‘Gönlüm hep seni arıyor, neredesin sen?’
Neşet Ertaş’ın bu çok değerli eserini Vartolu Ağa Sadettin’e
ithaf ederek başlamak istiyorum yazıma. Gözümüz, gönlümüz hep seni aradı
Sadettin Ağa, neredesin?
Haftalardır Mihriban diyerek yeri geldiğinde duygulandığımız,
yeri geldiğinde ‘Kapat şunu Muhittin abi!’ diyerek sinirlendiğimiz sahnelerin
ardından bu sefer Mozart eşliğinde yine ilginç bir bölüm daha izledik Çukur da.
17 bölümdür diziyi yorumlarken en çok kullandığım kelimenin ‘ilginç’ olduğunu
fark ettim. Klişe olaylar olurken veya bildiğimiz bir hikâyeyi izlerken bile
bir şekilde beni yakalayan, merak ettiren noktalar oldu hep Çukur’da. Bu yüzden
‘ilginç’ kelimesini genellikle iyi anlamda kullandım. Bu bölüme ilginç deme
sebebim ise, Mozart ve Mihriban arasındaki o ince çizgide gezinirken
izlediğimiz hikâyenin yavaştan farklı bir yöne doğru evrilecek oluşuydu. Tabii
bunu da en iyi bildikleri şekilde yani manyak bir karakter daha yaratarak
yapmaya karar vermiş olacaklar ki Emrah Amir’le tanıştık.

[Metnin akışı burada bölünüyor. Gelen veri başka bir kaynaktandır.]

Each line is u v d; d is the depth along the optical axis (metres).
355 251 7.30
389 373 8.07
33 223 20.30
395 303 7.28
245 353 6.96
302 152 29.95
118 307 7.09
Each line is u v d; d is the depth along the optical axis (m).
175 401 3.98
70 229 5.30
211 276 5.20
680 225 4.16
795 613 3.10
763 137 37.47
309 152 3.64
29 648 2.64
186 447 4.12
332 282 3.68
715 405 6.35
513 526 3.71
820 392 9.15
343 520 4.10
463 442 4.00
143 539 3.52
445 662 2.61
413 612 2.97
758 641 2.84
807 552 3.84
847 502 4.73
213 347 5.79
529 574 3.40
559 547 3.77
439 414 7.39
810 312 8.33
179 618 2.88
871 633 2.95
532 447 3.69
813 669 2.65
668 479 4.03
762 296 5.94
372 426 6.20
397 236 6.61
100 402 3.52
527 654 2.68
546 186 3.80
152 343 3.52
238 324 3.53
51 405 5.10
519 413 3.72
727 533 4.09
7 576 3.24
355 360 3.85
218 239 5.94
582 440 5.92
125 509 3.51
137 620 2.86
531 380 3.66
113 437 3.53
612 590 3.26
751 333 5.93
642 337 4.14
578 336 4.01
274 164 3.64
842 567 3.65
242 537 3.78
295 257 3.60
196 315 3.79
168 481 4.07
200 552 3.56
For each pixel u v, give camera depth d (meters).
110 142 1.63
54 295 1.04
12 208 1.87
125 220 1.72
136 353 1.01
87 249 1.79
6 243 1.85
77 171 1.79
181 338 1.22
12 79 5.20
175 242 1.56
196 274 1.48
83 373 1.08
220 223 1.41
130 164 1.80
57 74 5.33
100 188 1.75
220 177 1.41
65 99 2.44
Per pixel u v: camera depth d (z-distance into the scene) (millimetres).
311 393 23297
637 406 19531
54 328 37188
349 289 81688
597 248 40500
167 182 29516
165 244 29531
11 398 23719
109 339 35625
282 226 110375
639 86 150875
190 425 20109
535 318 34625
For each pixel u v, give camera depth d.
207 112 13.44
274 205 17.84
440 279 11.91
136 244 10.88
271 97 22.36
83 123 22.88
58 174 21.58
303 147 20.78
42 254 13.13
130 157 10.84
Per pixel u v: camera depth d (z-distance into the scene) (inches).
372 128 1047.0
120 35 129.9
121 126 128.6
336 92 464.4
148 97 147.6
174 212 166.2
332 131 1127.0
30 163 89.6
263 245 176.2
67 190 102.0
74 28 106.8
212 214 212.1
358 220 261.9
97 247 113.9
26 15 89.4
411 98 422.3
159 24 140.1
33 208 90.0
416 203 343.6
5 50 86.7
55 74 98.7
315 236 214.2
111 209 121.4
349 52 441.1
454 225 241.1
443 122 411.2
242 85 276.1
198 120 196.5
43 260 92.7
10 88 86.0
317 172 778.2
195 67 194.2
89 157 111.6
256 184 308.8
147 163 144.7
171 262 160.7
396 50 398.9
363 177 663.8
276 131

Duymayan kalmasın! İstanbul’a Emrah Amir diye biri gelmiş ve
Çukur’u dağıtmaya bir hayli kararlı. Haftalardır dahil olduğumuz Çukur
dünyasında çok güçlü bir mahalleden, kabadayılar arasında başlayan savaş ve
çatışmaların yanında fazlasıyla silahlardan ve tozlardan bahsediyoruz. Tüm
bunların olduğu yerde polisin olmaması asıl komik olan şeydi bence. Çukur’la
uğraşacak olan polisin de normal veya sıradan biri olması beklenemezdi haliyle.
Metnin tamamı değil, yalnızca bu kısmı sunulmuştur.